In the end, the plaintiffs were allowed to thumb their nose at the expert designation deadline simply because there were so many plaintiffs in the MDL whose cases would have been affected by an adverse outcome.  And that is the thing that is so pernicious about this case, and aggregated actions in general.  In theory, an MDL is about enhancing the efficiency of litigating lots of cases.   As defense lawyers, we like it when an MDL helps ensure that our client’s witnesses will be deposed only once.  We like it when there are consistent discovery rulings, as opposed to a crazy race around the country and race to the bottom where plaintiff lawyers keep trying to find a judge who will do something crazy and oppressive.  But we don’t like it so much when plaintiff lawyers create huge case inventories (which invariably turn out to have a crappola rate of greater than 70%) and then argue that the sheer size of the inventory means that the defendant must forego quaint niceties such as meaningful discovery of the merits of individual plaintiffs’ cases — or, as in the Zoloft case, that the sheer size of the inventory means that the plaintiffs should get much more procedural leniency.  If an MDL is so much more important, it is also so much more important for the defendant.  If there is to be more leniency, does it go both ways?

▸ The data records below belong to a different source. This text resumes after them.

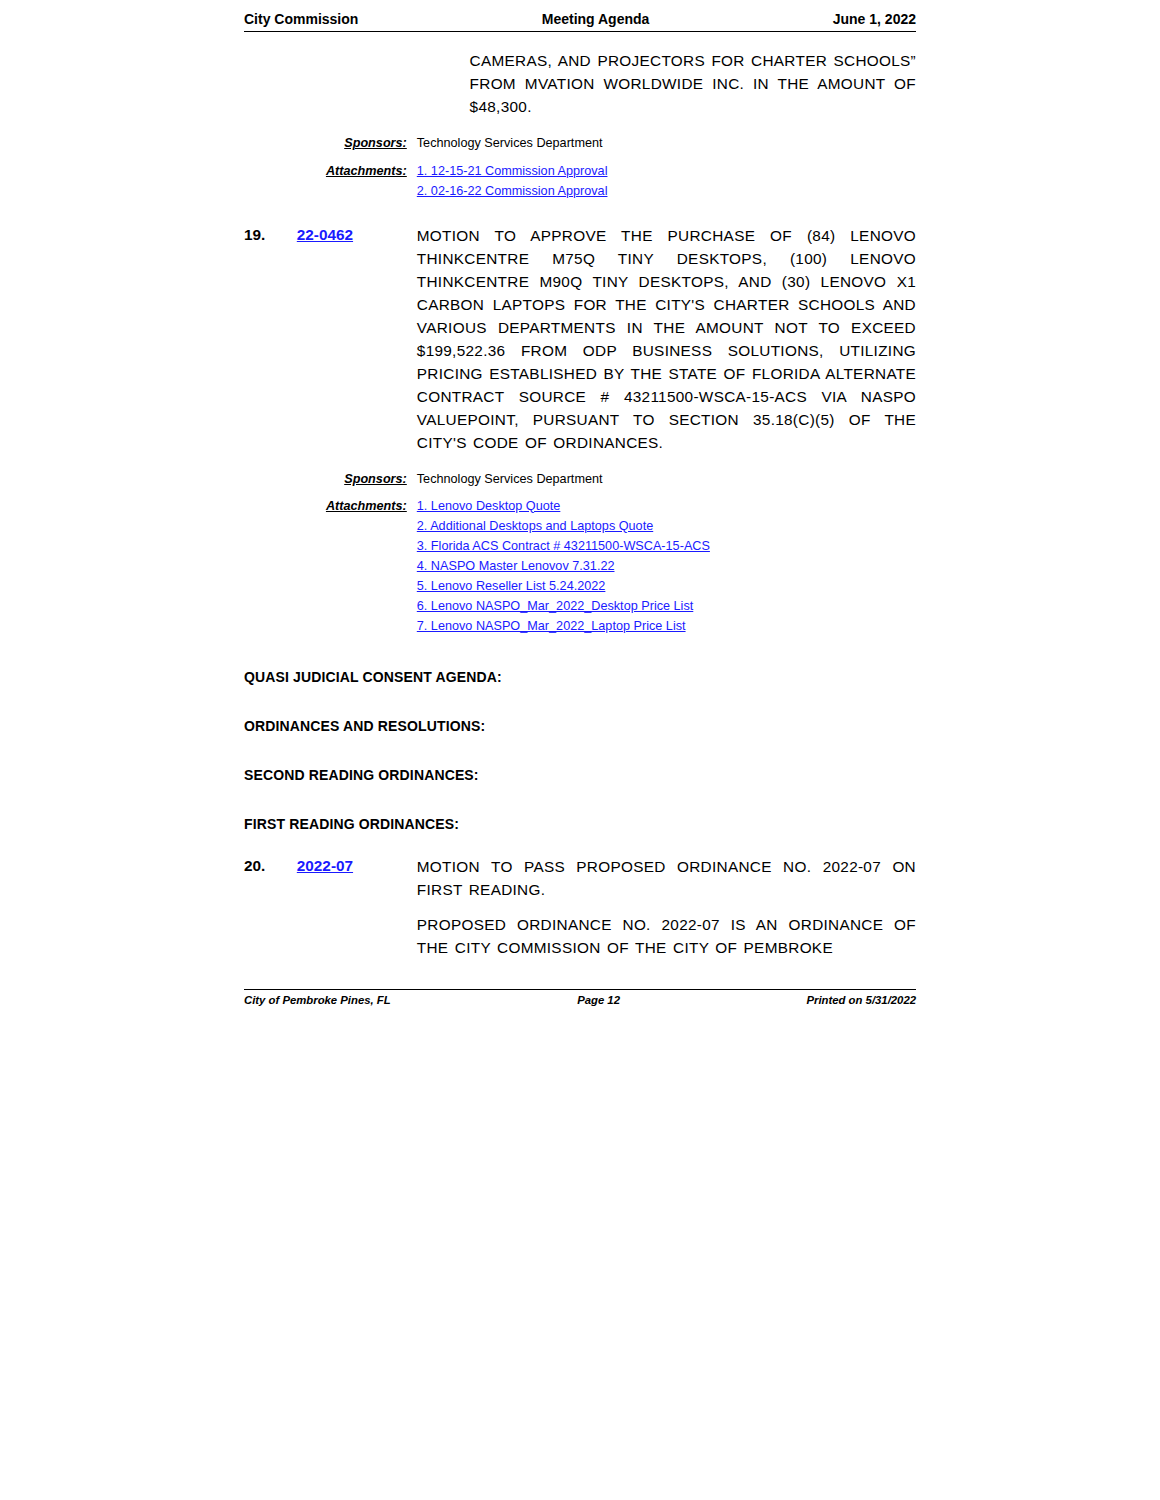City Commission
Meeting Agenda
June 1, 2022
CAMERAS, AND PROJECTORS FOR CHARTER SCHOOLS” FROM MVATION WORLDWIDE INC. IN THE AMOUNT OF $48,300.
Sponsors:
Technology Services Department
Attachments:
1. 12-15-21 Commission Approval
2. 02-16-22 Commission Approval
19.
22-0462
MOTION TO APPROVE THE PURCHASE OF (84) LENOVO THINKCENTRE M75Q TINY DESKTOPS, (100) LENOVO THINKCENTRE M90Q TINY DESKTOPS, AND (30) LENOVO X1 CARBON LAPTOPS FOR THE CITY'S CHARTER SCHOOLS AND VARIOUS DEPARTMENTS IN THE AMOUNT NOT TO EXCEED $199,522.36 FROM ODP BUSINESS SOLUTIONS, UTILIZING PRICING ESTABLISHED BY THE STATE OF FLORIDA ALTERNATE CONTRACT SOURCE # 43211500-WSCA-15-ACS VIA NASPO VALUEPOINT, PURSUANT TO SECTION 35.18(C)(5) OF THE CITY'S CODE OF ORDINANCES.
Sponsors:
Technology Services Department
Attachments:
1. Lenovo Desktop Quote
2. Additional Desktops and Laptops Quote
3. Florida ACS Contract # 43211500-WSCA-15-ACS
4. NASPO Master Lenovov 7.31.22
5. Lenovo Reseller List 5.24.2022
6. Lenovo NASPO_Mar_2022_Desktop Price List
7. Lenovo NASPO_Mar_2022_Laptop Price List
QUASI JUDICIAL CONSENT AGENDA:
ORDINANCES AND RESOLUTIONS:
SECOND READING ORDINANCES:
FIRST READING ORDINANCES:
20.
2022-07
MOTION TO PASS PROPOSED ORDINANCE NO. 2022-07 ON FIRST READING.
PROPOSED ORDINANCE NO. 2022-07 IS AN ORDINANCE OF THE CITY COMMISSION OF THE CITY OF PEMBROKE
City of Pembroke Pines, FL
Page 12
Printed on 5/31/2022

Blogger emeritus Mark Herrmann used to say that MDLs are like the Field of Dreams: if you build it, they will come.  An MDL becomes a place for plaintiff lawyers to park scads of weak cases.  Herrmann also said that MDLs are like a Roach Motel: cases check in, but they don’t check out.  Some judges and all plaintiff lawyers view MDLs as settlement machines. The procedural form ends up having substantive consequences.  Parties now have incentives beyond efficiency to pursue or resist aggregated litigation.  Hegel wrote that quantitative differences eventually become qualitative.  Litigation can become so big that it lends itself to abuse or paralysis.  (It reminds us a little of a case we worked on as a young lawyer where a jury sat for so long — over a year – that the plaintiff lawyer figured out that he could do almost any batty thing in court and the judge would not dare declare a mistrial.  The bigness of the thing made it immune from any sort of control.)

But before we get too philosophical or downbeat about this topic, let’s return to this Zoloft case.  As we said up top, this is not the first time you’ve heard about this case, and it likely won’t be the last.  The plaintiffs were allowed to name their new expert, but that new expert has not yet survived a Daubert hearing.  This judge has a track record of treating Daubert issues seriously, and maybe the defendant’s victory has only been postponed — and with a bullet-proof record on appeal.